Saving Mr. Banks (PG-13)
BBC Film; Disney Movies; Disney Wiki; Essential Media; History vs Hollywood; Hopscotch Features; IMDb; Rotten Tomatoes; TV Tropes; Wikipedia
streaming sites: Amazon; Disney+; FandangoNOW; Google Play; iTunes; Movies Anywhere; Vudu
This came out in 2013, but I didn't see it until 2018 (on opening night of Mary Poppins Returns). I'm not entirely comfortable with my decision to include it in the "based on a true story" category instead of "period pieces," considering how many historical inaccuracies the film contains. Most notably, the fact that author Pamela "P.L." Travers never really came around to liking the Disney adaptation of her novel, Mary Poppins, as this film depicts her doing in the end. In fact, just knowing that she still greatly disapproved of several aspects of the 1964 film caused me to give this movie a lower rating than I would have if it weren't essentially lies. According to Wikipedia, she didn't like the softening of the character she had created, never wanted it to be a musical, and didn't want the film to include any animation, among other complaints. I must say, I've never read any of her books, but this movie makes me curious to do so, just to find out how different they really are from the Disney movie. Although considering I dearly love the Disney movie, and the things Travers objected to about it are all some of the things I loved about it, I can't help but wonder if I might end up liking her books a lot less than Disney's interpretation of them. Of course, even if I did, I'd still side with Travers in believing she should have had greater creative control of the film. Nevertheless, I must say that as a historical drama, I loved this film, too. I'm just disappointed that it had to be so heavily fictionalized to make me love it, which in turn makes me unable to love it unconditionally.
Anyway, the movie alternates between scenes set in 1961 (when Travers is played by Emma Thompson) and her childhood in Australia, when she was known by her real name, Helen Goff (played by Annie Rose Buckley). Or as her father (Colin Farrell) called her, "Ginty." The flashbacks make it very clear how much she loved her father, and how much he loved her. However, he had a drinking problem, which gets worse as the flashbacks progress throughout the film. We also see Helen's mother (played by Ruth Wilson), and younger sister, and a baby, though none of them are as important to the story as Helen and her father. Eventually, Helen's aunt Ellie (Rachel Griffiths) comes to help take care of some things, when Helen's father gets tuberculosis. (She is portrayed as the basis for the character Mary Poppins, though that's another historical inaccuracy.)
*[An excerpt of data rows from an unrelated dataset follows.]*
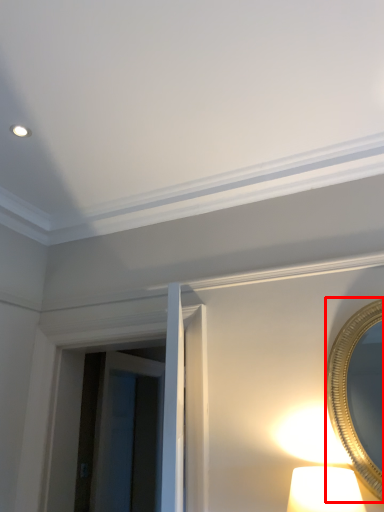
Question: Considering the relative positions of mirror (annotated by the red box) and glass door in the image provided, where is mirror (annotated by the red box) located with respect to the staircase?

Choices:
 (A) right
 (B) left

Answer: (A)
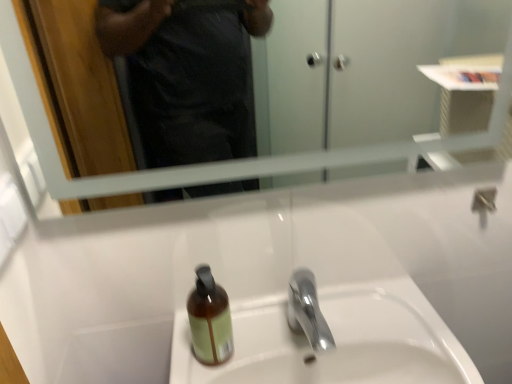
Find the location of a particular element. free space between brown glass bottle at center and polished chrome faucet at center is located at coordinates (254, 344).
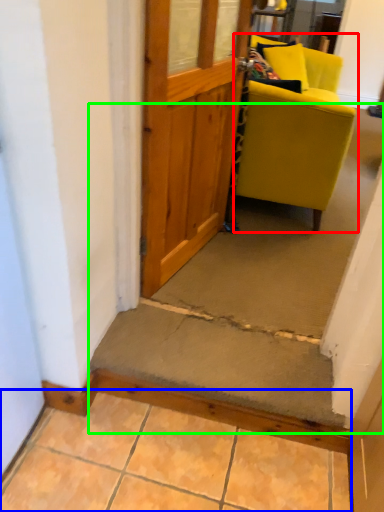
Question: Which object is the farthest from chair (highlighted by a red box)? Choose among these: concrete (highlighted by a blue box) or stairwell (highlighted by a green box).

Choices:
 (A) concrete
 (B) stairwell

Answer: (A)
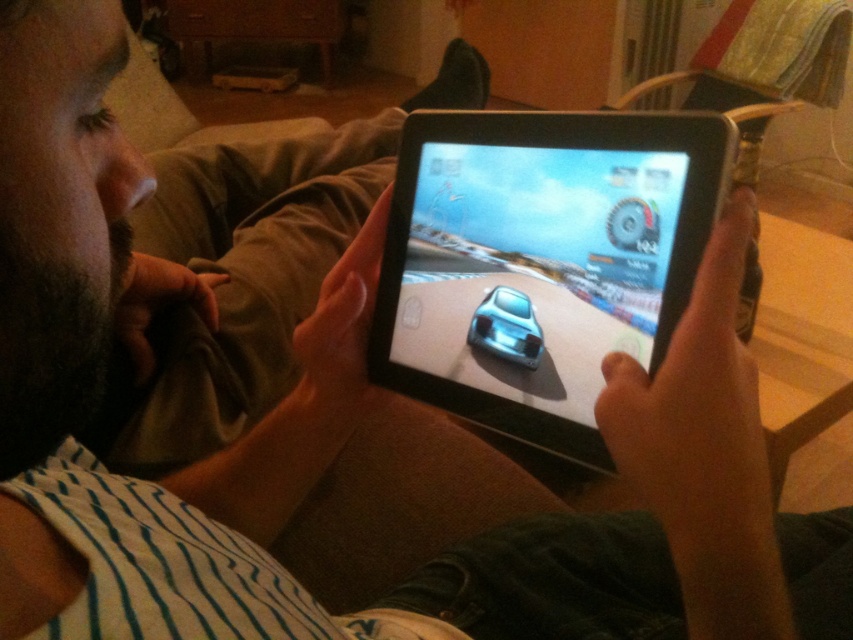
Consider the image. You are a game developer analyzing the screen layout of the black glossy tablet at center. You need to ensure that the satin silver car at center can fit entirely within the tablet screen without being cut off. Can you confirm if the car will fit based on their sizes?

The black glossy tablet at center might be wider than satin silver car at center, so there is a possibility that the car will fit within the tablet screen. However, since the exact dimensions are not provided, further measurements are needed to confirm.

You are designing a stand for the black glossy tablet at center and the satin silver car at center. The stand needs to hold both items vertically. Which item should be placed at the bottom of the stand to ensure stability?

The black glossy tablet at center is taller than the satin silver car at center, so placing the taller black glossy tablet at center at the bottom of the stand would provide better stability due to its lower center of gravity.

In the scene shown: You are a game developer analyzing the placement of the speedometer on the tablet screen. The tablet is at the center of the image. You need to place a new icon exactly at the point with coordinates (541,259). According to the image, will this new icon overlap with the black glossy tablet at center?

The point (541,259) is on the black glossy tablet at center, so placing the new icon there will overlap with the black glossy tablet at center.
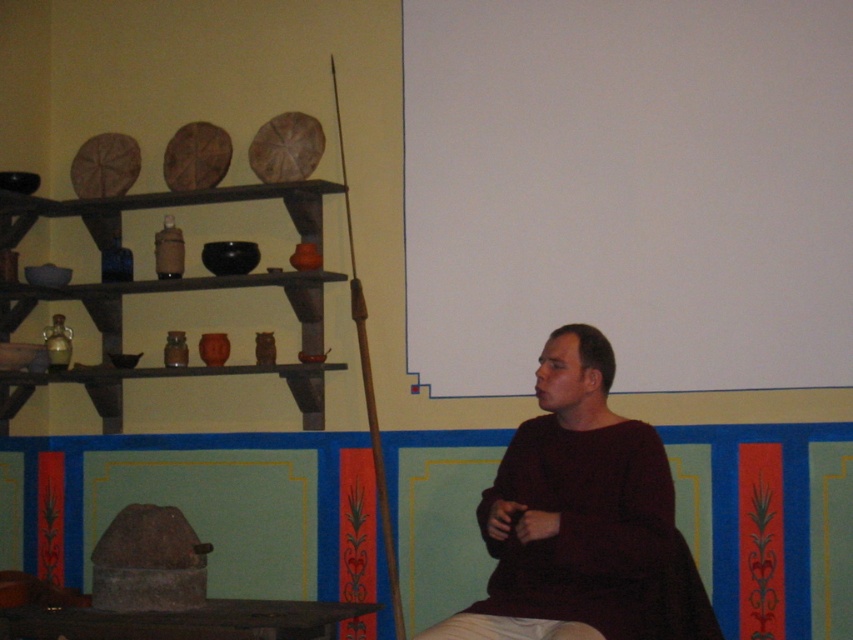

Meanwhile, in 1961, Travers lives in London. Her agent urges her to go to Los Angeles to meet with Walt Disney (Tom Hanks), who has spent the last twenty years trying to convince her to sell him the movie rights to her book. She has always declined, but at this point she has little choice, as she is out of money and has no plans to do any more writing. However, she does still have a great deal of control over the development process, since she won't sign over the rights until she has decided she can accept the way it's shaping up. We see Disney himself several times throughout the movie, though Travers spends most of her time working with screenwriter Don DaGradi (Bradley Whitford) and songwriters Richard Sherman (Jason Schwartzman) and his brother Robert Sherman (B.J. Novak). She also gradually becomes friends with her driver, Ralph (Paul Giamatti), who was made up for the film. Other characters we see a bit of include Disney's secretary, Dolly (Melanie Paxson), and his executive assistant Tommy (Kathy Baker, who I somehow mistook for Rosemary Dunsmore throughout the film).
Well... for most of the film, Travers definitely does not like the screenplay, nor the music, and when she finds out there is going to be an animation sequence, that derails everything. But Disney makes a final appeal to her, and changes the ending of his movie, when he realizes how personal the story and characters she created are to her. And of course, he finally comes to understand that the story isn't really about Mary coming to save the Banks children, but to save their father (hence this movie's title). So, as I said, the movie works very well as a drama. It really is a beautiful story. And there's some decent humor, too. I also must say I found it strange, early on, that the adult Pamela was so different from who she'd been as a child. Young Helen Goff seemed so happy, and loved fantasy (inspired by her father). But Pam seemed very prim and proper, and insisted on the film based on her book being as realistic as possible. (Which seems odd, as Disney himself pointed out at one point, considering her book is obviously a fantasy story. So it strikes me as arbitrary skepticism.) Of course, ultimately the change in her personality seems to be explained by Helen eventually coming to see her father in a more realistic light. Which is what makes the redemption of Mr. Banks so cathartic. Anyway... definitely a good film, full of feels, even if it basically amounts to propaganda for Disney.